Collaborative development using Git and GitHub

This is a tutorial about collaborative development using Git and GitHub I made for my lab and the Academia Cafe community. This repository was inspired and modified from the git tutorial created by romankouz. I will give more details for each of following topics during presentations.

Getting Started

  1. Click Fork button on the upper-right corner to fork this repository.
  2. At your terminal, move to desired directory and type
% git clone https://github.com/your-username/github-tutorial.git

Now you have downloaded the project from the remote repository to your local repository. The local repository is where you and your teammates work independently, which means your own machine. The remote repository is where individual contributions are integrated into team project.

The Basics

  • git status
  • git add
  • git commit
  • git push
  • git pull
  • ...

Above commands record any modification you make at your local repository and "push" these changes to the remote repository.

Reversely, if the remote repository has been updated, you can use git pull command to "pull" the updated version of project to your local repository.

Working with Branches

When you type git branch in terminal, the output will look like this

% git branch
* main

It means that the project right now has only one branch, the main branch. The main branch is normally where the final product is stored at.

Warning You and your colleagues should always avoid pushing changes directly to the remote main branch. This will potentially cause merge conflicts (I will cover this later). Resolving merge conflicts and reverting commits that are already pushed to the main branch in remote repository can be confusing and difficult.

Assuming you and your teammate B are working on a project together, you both have cloned this project on local machines. Common practices suggest that you shouls always leave the main branch along and work on your own branches. Here is how you can create a new branch

% git branch branch_a
% git branch
  branch_a
* main

Now you have created a new branch called branch_a. Note that the * means that you are still on the main branch. Make sure that you "checkout" the new branch before making any changes

% git checkout branch_a
Switched to branch 'branch_a'
% git branch
* branch_a
  master

You can also use this one-line code to achive above action

% git checkout -b branch_a
Switched to a new branch 'branch_a'

This command will create a new branch and automatically checkout the branch for you.

Now you can make any change on your new branch without affecting the main branch. You can experiment new features, make mistakes, destroy, or screw over your team project, knowing that there is always a main branch for backup.

Merge updated project to your local repository

Let's say your teammate B make some changes and pushed to the remote repository. Your boss is very happy and merged the new change into the main branch (on remote repository). How can you update your local repository to reflect new changes?

The answer is switching to the main branch and type git pull to pull all new changes. Switch back to you branch_a branch and use git merge to merge the new changes from main branch to "branch_a" branch.
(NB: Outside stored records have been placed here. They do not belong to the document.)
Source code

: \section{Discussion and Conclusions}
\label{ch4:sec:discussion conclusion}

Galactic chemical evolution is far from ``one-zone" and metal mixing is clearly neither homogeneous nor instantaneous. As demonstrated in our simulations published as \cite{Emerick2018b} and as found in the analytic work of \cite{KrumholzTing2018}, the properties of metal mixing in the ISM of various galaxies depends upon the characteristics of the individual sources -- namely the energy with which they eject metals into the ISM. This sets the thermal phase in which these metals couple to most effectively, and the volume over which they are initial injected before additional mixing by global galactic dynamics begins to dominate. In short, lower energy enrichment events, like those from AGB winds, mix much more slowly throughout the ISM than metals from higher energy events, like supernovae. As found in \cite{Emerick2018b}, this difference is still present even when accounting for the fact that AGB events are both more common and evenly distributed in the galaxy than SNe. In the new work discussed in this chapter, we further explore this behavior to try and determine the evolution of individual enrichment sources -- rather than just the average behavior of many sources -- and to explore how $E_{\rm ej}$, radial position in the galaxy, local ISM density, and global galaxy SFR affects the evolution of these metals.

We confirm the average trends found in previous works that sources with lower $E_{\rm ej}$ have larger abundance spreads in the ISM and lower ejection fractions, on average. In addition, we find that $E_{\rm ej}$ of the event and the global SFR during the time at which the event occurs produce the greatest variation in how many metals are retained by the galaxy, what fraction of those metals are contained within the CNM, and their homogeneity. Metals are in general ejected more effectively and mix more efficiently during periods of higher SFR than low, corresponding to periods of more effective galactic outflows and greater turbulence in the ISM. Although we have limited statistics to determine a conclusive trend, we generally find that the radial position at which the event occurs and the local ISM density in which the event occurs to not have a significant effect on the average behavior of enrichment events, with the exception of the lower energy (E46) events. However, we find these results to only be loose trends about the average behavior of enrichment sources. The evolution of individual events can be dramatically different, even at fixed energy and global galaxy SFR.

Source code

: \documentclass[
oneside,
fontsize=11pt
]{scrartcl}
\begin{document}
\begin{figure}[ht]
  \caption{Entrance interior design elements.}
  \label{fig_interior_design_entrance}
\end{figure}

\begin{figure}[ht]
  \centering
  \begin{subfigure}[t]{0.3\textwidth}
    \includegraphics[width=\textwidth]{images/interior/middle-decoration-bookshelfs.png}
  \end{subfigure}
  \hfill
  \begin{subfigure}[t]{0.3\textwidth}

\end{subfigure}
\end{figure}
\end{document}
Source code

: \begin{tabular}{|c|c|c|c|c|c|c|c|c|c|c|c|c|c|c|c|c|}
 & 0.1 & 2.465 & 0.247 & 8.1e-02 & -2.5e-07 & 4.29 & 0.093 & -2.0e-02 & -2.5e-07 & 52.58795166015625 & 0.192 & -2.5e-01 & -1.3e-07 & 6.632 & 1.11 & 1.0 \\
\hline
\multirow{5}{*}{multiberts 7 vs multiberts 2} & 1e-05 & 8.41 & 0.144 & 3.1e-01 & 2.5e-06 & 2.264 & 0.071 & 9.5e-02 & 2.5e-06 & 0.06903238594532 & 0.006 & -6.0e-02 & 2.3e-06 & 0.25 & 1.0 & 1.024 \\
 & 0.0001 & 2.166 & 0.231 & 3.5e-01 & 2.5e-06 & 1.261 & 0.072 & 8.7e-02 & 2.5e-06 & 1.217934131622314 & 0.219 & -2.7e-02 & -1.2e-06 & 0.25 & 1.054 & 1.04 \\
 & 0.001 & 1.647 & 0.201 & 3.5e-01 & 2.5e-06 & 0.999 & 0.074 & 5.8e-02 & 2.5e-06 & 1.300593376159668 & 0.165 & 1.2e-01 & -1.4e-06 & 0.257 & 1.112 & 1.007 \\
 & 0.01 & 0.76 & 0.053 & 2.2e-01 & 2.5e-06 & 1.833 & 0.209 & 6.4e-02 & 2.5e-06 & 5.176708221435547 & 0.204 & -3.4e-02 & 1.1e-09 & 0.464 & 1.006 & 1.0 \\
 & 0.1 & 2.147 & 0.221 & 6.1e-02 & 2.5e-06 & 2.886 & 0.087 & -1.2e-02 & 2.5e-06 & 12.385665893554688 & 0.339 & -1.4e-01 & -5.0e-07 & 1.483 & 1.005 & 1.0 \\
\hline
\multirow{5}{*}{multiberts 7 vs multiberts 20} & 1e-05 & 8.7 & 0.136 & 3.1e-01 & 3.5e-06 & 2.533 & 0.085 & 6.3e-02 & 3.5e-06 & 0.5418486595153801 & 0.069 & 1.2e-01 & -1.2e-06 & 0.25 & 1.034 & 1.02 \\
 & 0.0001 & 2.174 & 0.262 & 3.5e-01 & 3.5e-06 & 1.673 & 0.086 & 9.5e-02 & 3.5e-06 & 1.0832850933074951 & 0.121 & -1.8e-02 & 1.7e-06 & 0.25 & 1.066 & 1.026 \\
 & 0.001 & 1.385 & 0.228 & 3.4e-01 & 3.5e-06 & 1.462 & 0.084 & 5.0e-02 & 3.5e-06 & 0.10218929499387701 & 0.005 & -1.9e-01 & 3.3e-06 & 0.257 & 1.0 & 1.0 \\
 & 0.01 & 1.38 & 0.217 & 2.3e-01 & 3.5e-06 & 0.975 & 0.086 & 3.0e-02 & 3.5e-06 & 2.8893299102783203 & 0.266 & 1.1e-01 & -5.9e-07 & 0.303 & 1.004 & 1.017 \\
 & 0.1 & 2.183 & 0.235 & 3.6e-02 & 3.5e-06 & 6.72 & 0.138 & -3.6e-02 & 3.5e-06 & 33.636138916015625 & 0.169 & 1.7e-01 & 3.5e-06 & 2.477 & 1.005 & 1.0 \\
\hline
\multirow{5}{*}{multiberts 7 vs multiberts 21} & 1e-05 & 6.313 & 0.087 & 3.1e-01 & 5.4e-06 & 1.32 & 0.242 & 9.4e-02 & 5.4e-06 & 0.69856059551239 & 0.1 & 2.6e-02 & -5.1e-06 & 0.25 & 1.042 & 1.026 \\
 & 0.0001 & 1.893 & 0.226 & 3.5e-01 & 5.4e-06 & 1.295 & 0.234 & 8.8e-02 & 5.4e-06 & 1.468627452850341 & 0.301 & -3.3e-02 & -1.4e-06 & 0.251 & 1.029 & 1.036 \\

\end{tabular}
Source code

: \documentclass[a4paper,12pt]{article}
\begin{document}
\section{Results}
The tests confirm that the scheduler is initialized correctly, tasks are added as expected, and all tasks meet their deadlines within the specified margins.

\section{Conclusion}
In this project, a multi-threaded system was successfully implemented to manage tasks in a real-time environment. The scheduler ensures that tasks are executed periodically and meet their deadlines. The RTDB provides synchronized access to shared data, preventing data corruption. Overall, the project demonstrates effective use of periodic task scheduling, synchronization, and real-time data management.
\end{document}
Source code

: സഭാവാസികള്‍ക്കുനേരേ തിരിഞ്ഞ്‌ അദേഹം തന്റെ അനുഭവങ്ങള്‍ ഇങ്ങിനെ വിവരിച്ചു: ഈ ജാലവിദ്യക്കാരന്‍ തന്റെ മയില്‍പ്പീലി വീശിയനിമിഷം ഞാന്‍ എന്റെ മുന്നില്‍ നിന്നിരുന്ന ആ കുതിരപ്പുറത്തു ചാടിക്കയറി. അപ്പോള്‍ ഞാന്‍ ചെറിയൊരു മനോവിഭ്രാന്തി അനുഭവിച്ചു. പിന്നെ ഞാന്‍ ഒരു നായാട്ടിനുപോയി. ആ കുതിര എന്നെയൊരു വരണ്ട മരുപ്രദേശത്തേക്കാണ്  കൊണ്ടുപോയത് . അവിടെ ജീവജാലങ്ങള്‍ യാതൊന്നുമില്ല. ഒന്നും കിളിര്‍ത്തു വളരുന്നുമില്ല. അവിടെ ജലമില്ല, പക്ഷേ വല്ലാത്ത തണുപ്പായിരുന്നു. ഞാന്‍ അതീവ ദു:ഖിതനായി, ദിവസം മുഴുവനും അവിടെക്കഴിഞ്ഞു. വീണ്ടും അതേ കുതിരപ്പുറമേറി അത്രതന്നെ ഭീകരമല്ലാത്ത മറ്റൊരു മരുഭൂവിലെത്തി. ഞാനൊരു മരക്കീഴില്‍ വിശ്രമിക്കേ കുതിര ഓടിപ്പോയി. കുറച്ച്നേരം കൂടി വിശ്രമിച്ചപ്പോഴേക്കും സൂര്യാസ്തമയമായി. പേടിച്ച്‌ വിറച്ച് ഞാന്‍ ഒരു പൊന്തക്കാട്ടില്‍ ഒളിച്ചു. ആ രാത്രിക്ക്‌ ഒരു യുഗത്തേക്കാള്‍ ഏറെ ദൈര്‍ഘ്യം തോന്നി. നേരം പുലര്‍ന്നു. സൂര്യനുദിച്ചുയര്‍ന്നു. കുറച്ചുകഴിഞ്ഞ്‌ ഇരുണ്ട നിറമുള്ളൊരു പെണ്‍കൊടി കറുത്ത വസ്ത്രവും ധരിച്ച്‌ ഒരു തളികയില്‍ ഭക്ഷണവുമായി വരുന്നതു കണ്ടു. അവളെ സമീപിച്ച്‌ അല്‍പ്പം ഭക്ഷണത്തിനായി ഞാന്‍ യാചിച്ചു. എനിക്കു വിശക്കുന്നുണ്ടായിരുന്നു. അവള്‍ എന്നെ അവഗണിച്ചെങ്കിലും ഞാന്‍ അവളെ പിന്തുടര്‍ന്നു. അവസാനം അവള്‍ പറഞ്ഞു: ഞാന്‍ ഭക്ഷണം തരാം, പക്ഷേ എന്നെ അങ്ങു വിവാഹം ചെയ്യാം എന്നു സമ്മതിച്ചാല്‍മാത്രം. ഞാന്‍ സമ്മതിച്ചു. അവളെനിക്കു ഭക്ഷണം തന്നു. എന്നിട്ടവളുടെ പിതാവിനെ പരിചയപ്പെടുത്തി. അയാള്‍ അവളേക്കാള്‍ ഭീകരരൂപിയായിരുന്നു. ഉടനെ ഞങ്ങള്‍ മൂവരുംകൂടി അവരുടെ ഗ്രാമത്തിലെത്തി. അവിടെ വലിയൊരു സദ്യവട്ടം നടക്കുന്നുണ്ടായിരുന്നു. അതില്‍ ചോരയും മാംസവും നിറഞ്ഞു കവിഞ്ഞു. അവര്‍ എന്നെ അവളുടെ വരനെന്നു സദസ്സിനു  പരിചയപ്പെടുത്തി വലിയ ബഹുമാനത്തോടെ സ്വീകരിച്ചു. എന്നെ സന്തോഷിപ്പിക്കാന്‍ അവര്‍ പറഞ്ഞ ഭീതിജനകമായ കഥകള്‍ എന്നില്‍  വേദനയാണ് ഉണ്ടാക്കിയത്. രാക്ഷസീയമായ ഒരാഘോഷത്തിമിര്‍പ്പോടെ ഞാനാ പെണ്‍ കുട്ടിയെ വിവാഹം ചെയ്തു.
What if your teammate B's branch (branch_b) has not been merged into the main branch (on remote repository), but you want to revise some of her bugs and integrate her new features into your own branch locally? You can achieve this by typing

% git fetch origin branch_b
% git checkout branch_b

git fetch will fetch new changes from the remote repository without merging into your local repository.

Then you can fix the bug, checkout to your branch "branch_a", and type

% git merge branch_b

Now you have merged all changes from "branch_b" to "branch_a".